§ **ABOUT THIS EXERCISE**
Reproduce the data that follows character for character, but omit its pictures.

::::::

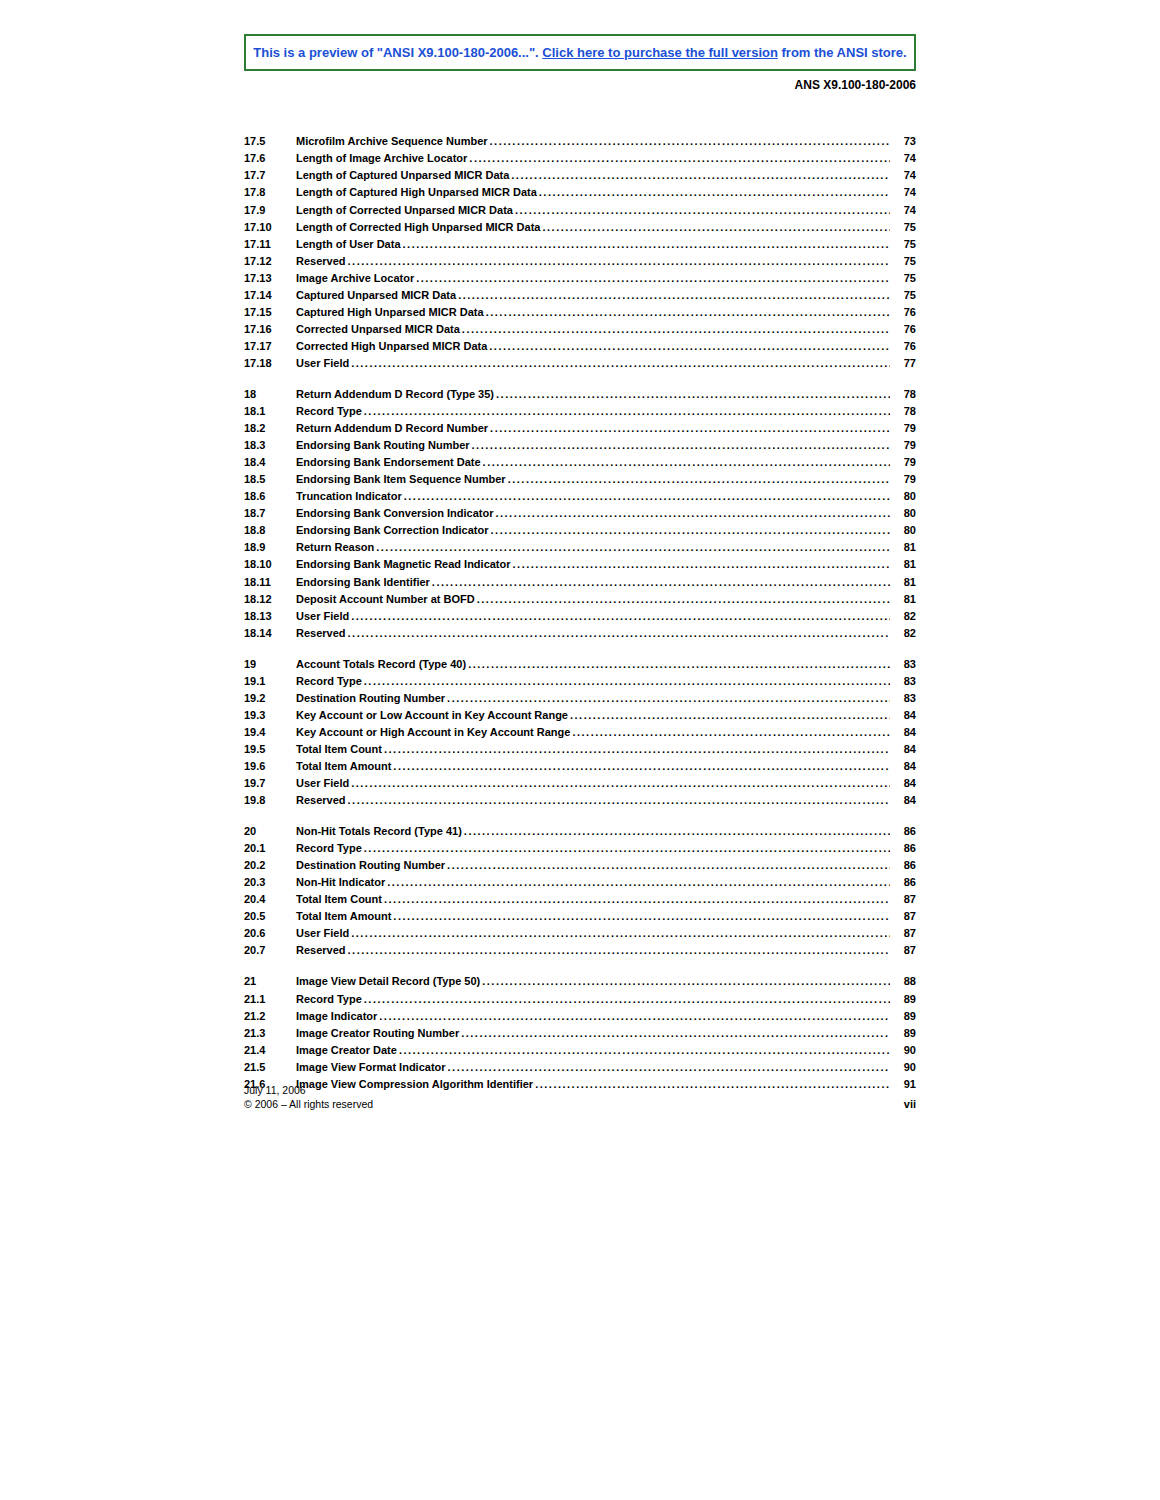This is a preview of "ANSI X9.100-180-2006...". Click here to purchase the full version from the ANSI store.
ANS X9.100-180-2006
17.5 Microfilm Archive Sequence Number................................................................................................. 73
17.6 Length of Image Archive Locator.................................................................................................... 74
17.7 Length of Captured Unparsed MICR Data....................................................................................... 74
17.8 Length of Captured High Unparsed MICR Data.............................................................................. 74
17.9 Length of Corrected Unparsed MICR Data....................................................................................... 74
17.10 Length of Corrected High Unparsed MICR Data............................................................................. 75
17.11 Length of User Data..................................................................................................................... 75
17.12 Reserved................................................................................................................................. 75
17.13 Image Archive Locator................................................................................................................. 75
17.14 Captured Unparsed MICR Data..................................................................................................... 75
17.15 Captured High Unparsed MICR Data............................................................................................ 76
17.16 Corrected Unparsed MICR Data.................................................................................................... 76
17.17 Corrected High Unparsed MICR Data........................................................................................... 76
17.18 User Field............................................................................................................................... 77
18 Return Addendum D Record (Type 35)............................................................................................. 78
18.1 Record Type............................................................................................................................. 78
18.2 Return Addendum D Record Number............................................................................................. 79
18.3 Endorsing Bank Routing Number.................................................................................................. 79
18.4 Endorsing Bank Endorsement Date............................................................................................... 79
18.5 Endorsing Bank Item Sequence Number....................................................................................... 79
18.6 Truncation Indicator.................................................................................................................... 80
18.7 Endorsing Bank Conversion Indicator............................................................................................ 80
18.8 Endorsing Bank Correction Indicator............................................................................................. 80
18.9 Return Reason......................................................................................................................... 81
18.10 Endorsing Bank Magnetic Read Indicator..................................................................................... 81
18.11 Endorsing Bank Identifier............................................................................................................. 81
18.12 Deposit Account Number at BOFD................................................................................................ 81
18.13 User Field............................................................................................................................... 82
18.14 Reserved................................................................................................................................. 82
19 Account Totals Record (Type 40)....................................................................................................... 83
19.1 Record Type............................................................................................................................. 83
19.2 Destination Routing Number......................................................................................................... 83
19.3 Key Account or Low Account in Key Account Range....................................................................... 84
19.4 Key Account or High Account in Key Account Range...................................................................... 84
19.5 Total Item Count....................................................................................................................... 84
19.6 Total Item Amount..................................................................................................................... 84
19.7 User Field............................................................................................................................... 84
19.8 Reserved................................................................................................................................. 84
20 Non-Hit Totals Record (Type 41)......................................................................................................... 86
20.1 Record Type............................................................................................................................. 86
20.2 Destination Routing Number......................................................................................................... 86
20.3 Non-Hit Indicator....................................................................................................................... 86
20.4 Total Item Count....................................................................................................................... 87
20.5 Total Item Amount..................................................................................................................... 87
20.6 User Field............................................................................................................................... 87
20.7 Reserved................................................................................................................................. 87
21 Image View Detail Record (Type 50).................................................................................................. 88
21.1 Record Type............................................................................................................................. 89
21.2 Image Indicator......................................................................................................................... 89
21.3 Image Creator Routing Number.................................................................................................... 89
21.4 Image Creator Date..................................................................................................................... 90
21.5 Image View Format Indicator......................................................................................................... 90
21.6 Image View Compression Algorithm Identifier.............................................................................. 91
July 11, 2006
© 2006 – All rights reserved
vii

::::::

§ **RESPONSE AREA**
This is a preview of "ANSI X9.100-180-2006...". Click here to purchase the full version from the ANSI store.
ANS X9.100-180-2006
17.5 Microfilm Archive Sequence Number................................................................................................. 73
17.6 Length of Image Archive Locator.................................................................................................... 74
17.7 Length of Captured Unparsed MICR Data....................................................................................... 74
17.8 Length of Captured High Unparsed MICR Data.............................................................................. 74
17.9 Length of Corrected Unparsed MICR Data....................................................................................... 74
17.10 Length of Corrected High Unparsed MICR Data............................................................................. 75
17.11 Length of User Data..................................................................................................................... 75
17.12 Reserved................................................................................................................................. 75
17.13 Image Archive Locator................................................................................................................. 75
17.14 Captured Unparsed MICR Data..................................................................................................... 75
17.15 Captured High Unparsed MICR Data............................................................................................ 76
17.16 Corrected Unparsed MICR Data.................................................................................................... 76
17.17 Corrected High Unparsed MICR Data........................................................................................... 76
17.18 User Field............................................................................................................................... 77
18 Return Addendum D Record (Type 35)............................................................................................. 78
18.1 Record Type............................................................................................................................. 78
18.2 Return Addendum D Record Number............................................................................................. 79
18.3 Endorsing Bank Routing Number.................................................................................................. 79
18.4 Endorsing Bank Endorsement Date............................................................................................... 79
18.5 Endorsing Bank Item Sequence Number....................................................................................... 79
18.6 Truncation Indicator.................................................................................................................... 80
18.7 Endorsing Bank Conversion Indicator............................................................................................ 80
18.8 Endorsing Bank Correction Indicator............................................................................................. 80
18.9 Return Reason......................................................................................................................... 81
18.10 Endorsing Bank Magnetic Read Indicator..................................................................................... 81
18.11 Endorsing Bank Identifier............................................................................................................. 81
18.12 Deposit Account Number at BOFD................................................................................................ 81
18.13 User Field............................................................................................................................... 82
18.14 Reserved................................................................................................................................. 82
19 Account Totals Record (Type 40)....................................................................................................... 83
19.1 Record Type............................................................................................................................. 83
19.2 Destination Routing Number......................................................................................................... 83
19.3 Key Account or Low Account in Key Account Range....................................................................... 84
19.4 Key Account or High Account in Key Account Range...................................................................... 84
19.5 Total Item Count....................................................................................................................... 84
19.6 Total Item Amount..................................................................................................................... 84
19.7 User Field............................................................................................................................... 84
19.8 Reserved................................................................................................................................. 84
20 Non-Hit Totals Record (Type 41)......................................................................................................... 86
20.1 Record Type............................................................................................................................. 86
20.2 Destination Routing Number......................................................................................................... 86
20.3 Non-Hit Indicator....................................................................................................................... 86
20.4 Total Item Count....................................................................................................................... 87
20.5 Total Item Amount..................................................................................................................... 87
20.6 User Field............................................................................................................................... 87
20.7 Reserved................................................................................................................................. 87
21 Image View Detail Record (Type 50).................................................................................................. 88
21.1 Record Type............................................................................................................................. 89
21.2 Image Indicator......................................................................................................................... 89
21.3 Image Creator Routing Number.................................................................................................... 89
21.4 Image Creator Date..................................................................................................................... 90
21.5 Image View Format Indicator......................................................................................................... 90
21.6 Image View Compression Algorithm Identifier.............................................................................. 91
July 11, 2006
© 2006 – All rights reserved
vii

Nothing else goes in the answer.